Dengan memperkenalkan saham ter-tokenisasi ke DeFi, nilai triliunan dolar dari pasar saham tradisional dapat dibawa ke pasar pinjaman berbasis blockchain. Ambil contoh saham teknologi dengan pertumbuhan tinggi seperti Nvidia yang tidak membayar dividen: Investor yang memegang saham dengan apresiasi signifikan dapat mengagunkan saham ter-tokenisasi ke protokol DeFi, meminjam stablecoin dengan bunga sekitar 5%, dan menghindari pemicu pajak capital gain akibat penjualan saham. Estimasi menunjukkan bahwa kepemilikan saham ritel AS berjumlah sekitar USD 25 triliun; bahkan penetrasi 1% saja sudah cukup untuk menggandakan ukuran pasar DeFi secara keseluruhan dan meningkatkan imbal hasil dasar pinjaman beberapa basis poin.

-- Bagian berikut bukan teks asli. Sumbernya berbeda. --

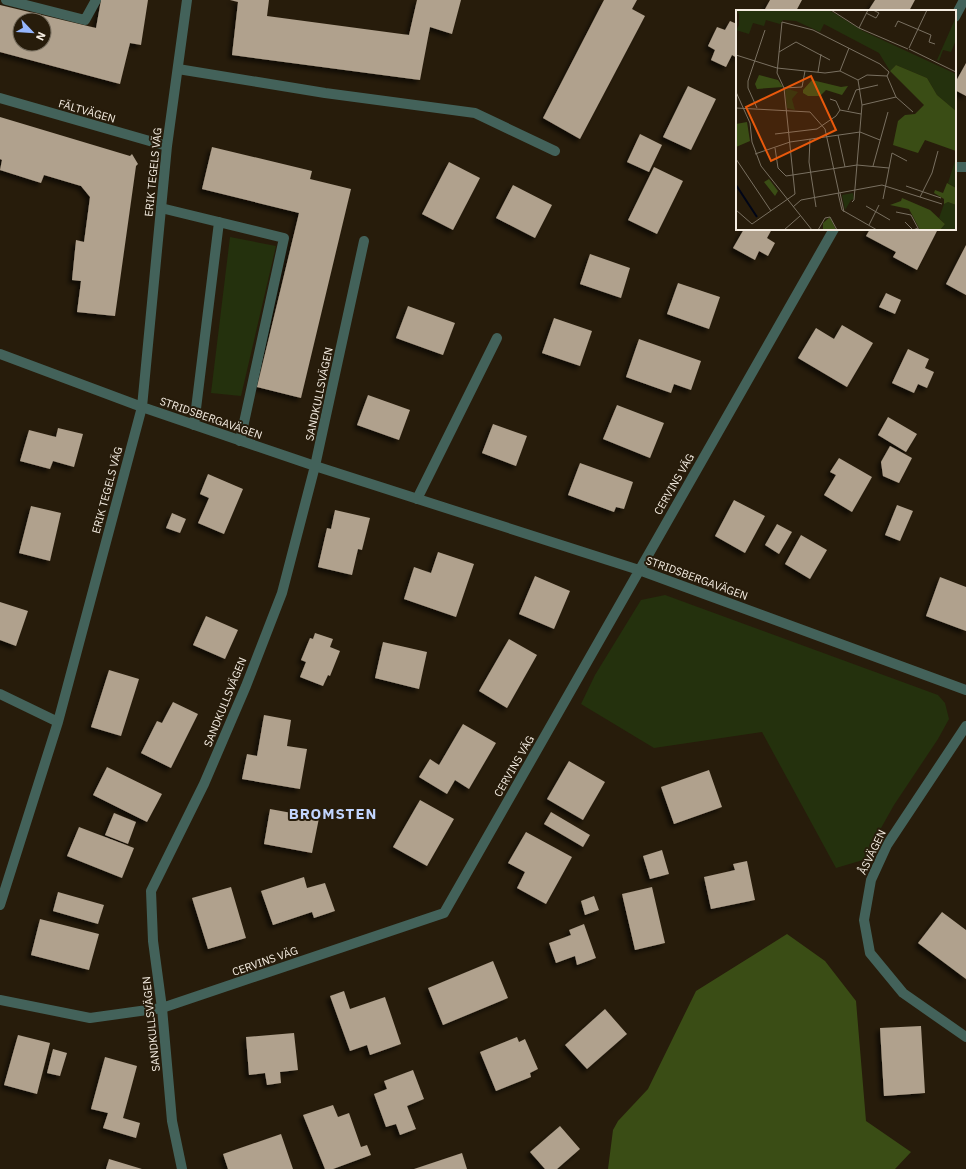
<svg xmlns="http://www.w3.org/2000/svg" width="966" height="1169" font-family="'IBM Plex Sans',sans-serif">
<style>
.green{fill:#24310d}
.forest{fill:#3a4d15}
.building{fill:#b0a18d;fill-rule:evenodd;filter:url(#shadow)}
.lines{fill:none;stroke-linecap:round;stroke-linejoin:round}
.lane{stroke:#43625a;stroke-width:10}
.street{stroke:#43625a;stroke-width:10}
.labels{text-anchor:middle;stroke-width:4;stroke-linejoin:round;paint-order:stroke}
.street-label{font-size:11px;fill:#f5ede2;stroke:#271c0b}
.district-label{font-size:15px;font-weight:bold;letter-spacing:1px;fill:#c2d5fe;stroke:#271c0b}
.inset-river{fill:none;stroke:#000517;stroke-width:2}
.inset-road{fill:none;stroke:#797061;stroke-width:1}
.view{fill:#e8590c;fill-opacity:0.15;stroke:#e8590c;stroke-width:2}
.inset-edge{fill:none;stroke:#f5ede2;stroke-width:2}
</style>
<defs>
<filter id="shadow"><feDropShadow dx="-3.5" dy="3.5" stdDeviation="2" flood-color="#0009"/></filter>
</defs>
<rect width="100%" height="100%" fill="#271c0b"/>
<path class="green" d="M230,237l46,9 -35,150 -30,-3z
M665,595l273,100 7,8 4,16 -11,20 -44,66 -31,55 -27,8 -74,-136 -108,16 -73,-44 14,-29 46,-75z"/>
<path class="forest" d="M787,934l38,27 31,40 10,120 45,31 -16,17h-287l5,-39 5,-9 30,-32 48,-98z"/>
<path class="building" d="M101,0h47l-7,45 -11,-2 -10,41 -120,-32v-47l96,23zM20,20h24v24h-24z
M230,0h39l-2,16 142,19 8,-35h44l-9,34 -22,-7 -10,53 -188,-25 6,-53z
M604,0h33l-5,9 13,7 -65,123 -37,-21z
M770,0h32l-6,11h-32z
M875,0h40l-6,11h-41z
M730,21l7,3v34l-5,-3 -6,12 -15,-7 4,-10 -7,-4 9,-19 8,3z
M966,63v33l-11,-6v-7z
M688,86l28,13 -25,51 -28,-13z
M0,117l130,39 2,-2 6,10 -2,2 -21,150 -38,-4 4,-31 -9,-1 4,-40 8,2 6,-45 -9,-11 -37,-11 -3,8 -41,-13 2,-10 -2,-1z
M640,134l22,11 -13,27 -22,-10z
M212,147l100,24 -2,8 41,10 -50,209 -44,-11 42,-174 -97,-24z
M449,162l31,16 -27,52 -31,-16z
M654,167l29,14 -26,53 -29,-14z
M513,185l39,20 -17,33 -39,-20z
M744,229h28l-5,9 8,5 -7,13 -9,-5 -4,9 -22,-12z
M870,229h68l-21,41 -24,-13 3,-5 -30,-16z
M966,245v50l-20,-11z
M590,254l40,14 -9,30 -41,-14z
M678,283l42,14 -11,32 -42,-15z
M886,293l15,7 -6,14 -16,-7z
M408,306l47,17 -12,32 -47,-17z
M554,318l38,13 -12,35 -38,-13z
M842,325l31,18 -26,44 -49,-29 18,-30 18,11z
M639,339l62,22 -10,29 -17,-6 -3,9 -45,-16z
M908,349l21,10 -4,9 9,4 -7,16 -9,-4 -4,9 -22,-10z
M368,395l42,15 -11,30 -42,-15z
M617,405l47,18 -14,35 -47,-19z
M888,417l29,17 -11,18 -28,-17z
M493,424l34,12 -11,30 -34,-13z
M58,428l25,6 -9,33 -21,-6 -3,8 -30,-8 9,-31 27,7z
M890,446l22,12 -13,25 -16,-7 -2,-14z
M839,458l33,19 -20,35 -28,-17 12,-20 -6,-3z
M580,463l53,19 -9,27 -8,-2 -2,5 -46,-17z
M208,474l35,15 -19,45 -26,-11 11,-25 -9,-4z
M734,500l31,16 -20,37 -30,-17z
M897,505l16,6 -13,30 -15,-6z
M31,506l30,7 -11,48 -31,-8z
M335,510l35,8 -8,32 -4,-1 -6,26 -34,-8 9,-39 4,1z
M172,513l14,6 -6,14 -14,-5z
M777,524l15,8 -13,22 -14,-9z
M801,535l26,15 -17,29 -25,-15z
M438,552l36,12 -18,53 -52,-18 10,-32 17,6z
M535,576l35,15 -16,38 -35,-15z
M940,577l26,10v44l-40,-15z
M0,602l28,9 -12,35 -16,-6z
M206,616l32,14 -13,29 -32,-14z
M315,633l18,6 -3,8 10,4 -10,25 -2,-1 -5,11 -23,-9 6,-15 -5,-2 9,-22 3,1z
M509,639l28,16 -30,53 -28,-17z
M383,642l44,10 -8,37 -44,-11z
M109,670l30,9 -18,57 -30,-9z
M173,702l25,12 -27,54 -30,-15 16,-32 5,2z
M264,715l27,5 -4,26 20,3 -7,40 -58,-10 5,-25 10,2z
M463,724l33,19 -27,46 -14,-9 -8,14 -28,-17 11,-18 9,6z
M569,761l36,21 -22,38 -36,-21z
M107,767l55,27 -15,28 -54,-27z
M709,770l13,37 -48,17 -13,-37z
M420,800l34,19 -27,47 -34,-19z
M270,809l49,9 -7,35 -48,-9z
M551,812l39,23 -7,12 -39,-23z
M114,813l22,9 -8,22 -23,-9z
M79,827l55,21 -12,30 -55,-22z
M526,832l46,25 -26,47 -29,-16 8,-16 -17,-9z
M662,850l7,24 -19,5 -7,-23z
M747,861l8,39 -44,9 -7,-32 31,-7 -2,-6z
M304,877l3,11 18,-5 10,28 -21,7 -2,-6 -39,13 -12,-34z
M231,887l15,51 -38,11 -16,-51z
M652,887l13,56 -30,7 -13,-56z
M58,892l46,13 -6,19 -45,-13z
M594,896l5,14 -14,5 -4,-14z
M942,912l24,18v49l-48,-36z
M40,919l59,15 -10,36 -58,-15z
M584,924l12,34 -19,7 -2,-9 -19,7 -7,-20 22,-8 -2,-5z
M493,961l15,37 -65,27 -15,-37z
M344,991l6,18 35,-12 16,47 -31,11 -3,-10 -17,6 -20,-55z
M605,1009l22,25 -40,35 -22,-24z
M921,1026l4,67 -41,3 -4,-68z
M294,1033l4,37 -18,2 1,11 -14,2 -2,-12 -16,2 -3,-38z
M18,1035l32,8 -13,51 -33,-9z
M517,1037l2,5 6,-3 13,30 -8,4 1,4 -35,14 -16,-39z
M53,1049l14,4 -7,23 -13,-3z
M105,1057l32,9 -14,52 17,5 -4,15 -33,-10 5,-15 -17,-4z
M413,1070l11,29 -17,7 9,23 -16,6 -4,-11 -10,3 -12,-33 13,-5 -3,-8z
M333,1105l5,12 11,-4 12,34 6,-2 4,10 -38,14h-8l-22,-54z
M560,1126l20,23 -23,20h-12l-15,-17z
M281,1134l12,35h-65l-5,-15z
M462,1153l5,16h-53z
M109,1159l33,10h-36z"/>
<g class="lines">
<path class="lane" d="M6,0l79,20 11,-20
M178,69l147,24 150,20 80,38
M161,208l123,30 -44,203
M194,425l25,-203"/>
<path class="street" d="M955,17l9,-17
M0,98l167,48
M955,167h11
M0,354l142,53 173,59 324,104 327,120
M417,499l80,-161
M0,694l58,28
M966,726l-79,119 -16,35 -7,40 6,33 33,40 63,44
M0,905l58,-183 84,-315 25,-261 20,-146
M0,1000l90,18 72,-10 282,-95 390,-684
M182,1169l-10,-48 -10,-113 -9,-67 -2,-50 53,-107 42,-98 36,-93 33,-127 49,-225"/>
</g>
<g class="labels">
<g class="street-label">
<text transform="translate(87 111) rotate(16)" y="4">FÄLTVÄGEN</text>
<text transform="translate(153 172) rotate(-84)" y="4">ERIK TEGELS VÄG</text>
<text transform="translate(319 394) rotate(-78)" y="4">SANDKULLSVÄGEN</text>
<text transform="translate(211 418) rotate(19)" y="4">STRIDSBERGAVÄGEN</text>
<text transform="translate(674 484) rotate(-60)" y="4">CERVINS VÄG</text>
<text transform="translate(107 490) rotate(-75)" y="4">ERIK TEGELS VÄG</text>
<text transform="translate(697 578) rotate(20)" y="4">STRIDSBERGAVÄGEN</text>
<text transform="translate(225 702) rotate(-68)" y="4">SANDKULLSVÄGEN</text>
<text transform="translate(514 766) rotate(-60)" y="4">CERVINS VÄG</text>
<text transform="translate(872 852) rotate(-64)" y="4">ÅSVÄGEN</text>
<text transform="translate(265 961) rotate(-19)" y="4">CERVINS VÄG</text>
<text transform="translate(151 1024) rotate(-96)" y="4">SANDKULLSVÄGEN</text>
</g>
<g class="district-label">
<text x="333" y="819">BROMSTEN</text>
</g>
</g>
<g transform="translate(736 10)">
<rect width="220" height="220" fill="#271c0b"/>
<path d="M0,0h93l34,21 93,43v37l-19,-16 -10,-17 -31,-13 -6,6 -11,-18 -55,-29 -4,8 -24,-11 -13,-1 -3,4 -14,-4 -2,6 -11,-3 -4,11 -13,-4 3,-5v-11zM220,7v23l-5,12 -8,-2 -4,11 -2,-1zM52,79l10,3 -6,7 3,11 -8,-2 -2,-18zM220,148v30l-8,-5zM117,183l1,6 -3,1 -6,10 -3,-15zM212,192l8,3v25h-16l5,-6 -6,-6 5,-14z" fill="#24310d"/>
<path d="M160,55l31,13 10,17 19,16v40l-31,-11 -7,13 -25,-8 5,-24 7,-6 10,-1 9,-9 -34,-34zM23,65l19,5 5,7 -26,2 -2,-5zM76,70l29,7 7,-1 -6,9 -16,-5 -6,6h-12l-5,-3v-3zM11,112l3,19 -14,6v-23zM33,169l9,12 -3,5 -11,-14zM211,173l9,5v17l-8,-3 -4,2v-5l-10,-6 1,-3 8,3zM166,188l28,12 15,14 -5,6h-20l-11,-21 -19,-4 11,-4zM94,207l6,13h-13v-7z" fill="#3a4d15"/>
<path class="inset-river" d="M0,175l21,32"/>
<path class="inset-road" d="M95,0l28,18 49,21M130,3l10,5 3,-5 -6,-3M159,17l3,-6 33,14 -2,7 6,2M123,18l9,-18M173,38l18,-38M173,39l47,23M43,42l17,-10 34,18M0,45l41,13 48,5 15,-2 18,9 9,-5 20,1 9,21 17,15M104,61l9,-23M82,62l3,-18M48,78l18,-1 3,-16M0,82l14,31 2,19 9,24 51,64M94,89l6,2 4,9 21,4M126,95l34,-8M0,98l74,4 15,17 14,64M21,98l-9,-20v-7l17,-51M112,100l8,-20 22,-5M39,124l42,-5 19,-13 4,-6M102,125l7,32M74,129l-1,23 7,45M39,138l3,20 8,8 71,-11 32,3M19,144l35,-12 70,-10 20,8M0,149l35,52M137,156l15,-54M170,176l35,12M102,183l4,17 35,20M104,183l4,19M184,187l12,-24 6,-22M147,189l9,-46 15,8M116,192l2,-2 8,-95 -4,-25M130,196l24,14M57,197l8,-7 81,-15 60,19M0,200l16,14 43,-30 -11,-106 -7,-15 5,-51 31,8 67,34 9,8 -2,4M160,202l15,3 8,15M169,212l8,8 5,-2M133,215l10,-20M48,220l16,-14M82,220l7,-12 5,-1 7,13"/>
<path class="view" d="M75,66l25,54 -65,31 -25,-54z"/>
<rect width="220" height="220" class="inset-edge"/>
</g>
<g transform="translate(32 32) rotate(115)"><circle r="19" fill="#271c0b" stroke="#797061"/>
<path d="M0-3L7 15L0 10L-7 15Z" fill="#95b6fd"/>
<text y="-6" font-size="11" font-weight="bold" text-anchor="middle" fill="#f5ede2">N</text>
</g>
</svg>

Sekuritas on-chain juga mengubah model ekonomi DeFi. Aset kripto tradisional (seperti ETH dan SOL) yang digunakan sebagai agunan rentan terhadap volatilitas harga yang didorong oleh faktor spesifik kripto. Sebaliknya, saham ter-tokenisasi berpatokan pada fundamental perusahaan tercatat dan memiliki korelasi lebih rendah dengan pasar kripto, menyediakan alat lindung risiko yang efektif dan opsi diversifikasi alokasi aset bagi protokol DeFi.

Bagaimana Narasi Keuangan On-Chain 24/7 Direalisasikan di Tingkat Infrastruktur

Pelonggaran regulasi untuk saham ter-tokenisasi mendorong baik institusi keuangan tradisional maupun platform kripto untuk mempercepat ekspansi mereka. Pada Maret 2026, SEC menyetujui aturan saham ter-tokenisasi untuk Nasdaq, diikuti persetujuan serupa untuk NYSE pada April. Kedua bursa kini mengizinkan versi ter-tokenisasi dari saham blue-chip dan ETF untuk tercatat berdampingan dengan instrumen tradisional, dengan kustodian dan penyelesaian dilakukan oleh program percontohan DTCC serta kerangka Reg NMS dan organisasi pengatur mandiri yang ada. Pengecualian inovasi baru menargetkan platform asli kripto, protokol DeFi, dan skenario penyelesaian lintas rantai, menciptakan sistem jalur ganda di samping jalur berbasis bursa.

Di luar bursa tradisional, infrastruktur kripto berkembang pesat. Awal bulan ini, Bullish—bursa kripto yang dipimpin oleh mantan presiden NYSE Tom Farley—mengakuisisi agen transfer Equiniti senilai USD 4,2 miliar, menandakan bahwa platform kripto mulai memasuki segmen infrastruktur kunci pasar sekuritas tradisional. NYSE memanfaatkan teknologi blockchain untuk membangun platform baru perdagangan saham dan ETF ter-tokenisasi, sementara Nasdaq mengembangkan desain token yang memberikan kontrol lebih besar kepada perusahaan tercatat atas saham ter-tokenisasi mereka.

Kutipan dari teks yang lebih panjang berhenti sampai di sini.